In a development that has sent shockwaves through the damp, gin-sodden corners of my soul, the Enhanced Games – that glorified freak show for the chemically enhanced – have managed to produce exactly one world record. And what did British Athletics do? They refused to recognise it. Cue the violins, the fainting couches, and the collective shrug of a nation that has better things to do, like queuing for a bus.
Let us pause to consider the sheer, breathtaking absurdity of the Enhanced Games. A sporting event where the only rule is that there are no rules. Where athletes are positively encouraged to pump themselves full of whatever pharmaceutical cocktail their budget can afford. It is the Wild West of athleticism, a dystopian carnival of the augmented. And after all that, all that money, all that hype, all that ethical vandalism, they managed to break one world record. One. For context, the original, unaugmented Olympics – with their tedious rules and their pesky anti-doping agencies – produces dozens of records every Games. But here, with the pedal to the metal and the needle in the arm, they scraped together a solitary, lonely record.
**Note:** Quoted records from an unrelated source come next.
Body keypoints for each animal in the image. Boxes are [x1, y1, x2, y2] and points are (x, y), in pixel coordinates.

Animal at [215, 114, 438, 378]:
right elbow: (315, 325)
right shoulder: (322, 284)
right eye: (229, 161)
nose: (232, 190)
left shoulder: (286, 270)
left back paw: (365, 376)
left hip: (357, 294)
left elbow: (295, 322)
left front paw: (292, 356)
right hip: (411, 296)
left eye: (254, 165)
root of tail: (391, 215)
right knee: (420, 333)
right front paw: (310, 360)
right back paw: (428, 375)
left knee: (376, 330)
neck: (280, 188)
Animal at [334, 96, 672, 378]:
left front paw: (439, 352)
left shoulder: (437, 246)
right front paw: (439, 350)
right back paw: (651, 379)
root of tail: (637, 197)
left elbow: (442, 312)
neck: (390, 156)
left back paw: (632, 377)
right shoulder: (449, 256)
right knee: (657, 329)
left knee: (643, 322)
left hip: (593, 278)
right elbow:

And now British Athletics, that bastion of tea-stained propriety, has refused to even acknowledge its existence. “We maintain strict integrity standards,” they intoned, presumably while polishing a silver trophy and tutting at the chaos. Integrity standards. In a world where the Prime Minister reportedly uses a helicopter to cross London traffic, where the Houses of Parliament are a theatre of the absurd, integrity standards are apparently alive and well in the cramped offices of British Athletics. How quaint. How utterly, magnificently British.
I can picture the meeting: men in blazers, sipping Earl Grey, nodding sagely. “I say, old boy, this record was achieved under conditions of dubious moral fibre. Best we pretend it never happened.” And so they do. The record is erased from the books, relegated to the dustbin of history, alongside those tumble-dried trousers and the last shreds of this nation’s sporting credibility.
But is this not the very definition of integrity? To stand firm against the tide of pharmaceutical lunacy? To say, “No, we will not lower our standards simply because some billionaire’s science experiment managed to run faster than a cheetah on crack.” Bravo, British Athletics. You have become the unlikely heroes of this farce. You are the grumpy caretaker at the museum of athletic purity, chasing away the vandals with a rolled-up newspaper.
Meanwhile, the Enhanced Games organisers are likely weeping into their protein shakes, wondering why the world is so unfair. They had everything: biochemistry, funding, a complete disregard for human health. And yet the sporting establishment refuses to play ball. It is almost enough to make me feel sorry for them. Almost. But then I remember that they are the ones who decided that sport needed to be more like a laboratory accident.
Let us raise a glass of questionable aviation gin to British Athletics. To their stubbornness, their sanctimony, their unyielding commitment to a reality where records are still meant to mean something. In this age of alternative facts and digital diarrhoea, they stand as a beacon of old-fashioned, possibly misguided, principle. And if that is not worth a cynical, gin-soaked salute, then I do not know what is.
So the Enhanced Games can keep their single, spurned record. We shall keep our integrity. And I shall keep writing this column until the gin runs dry or the world finally makes sense. Whichever comes first.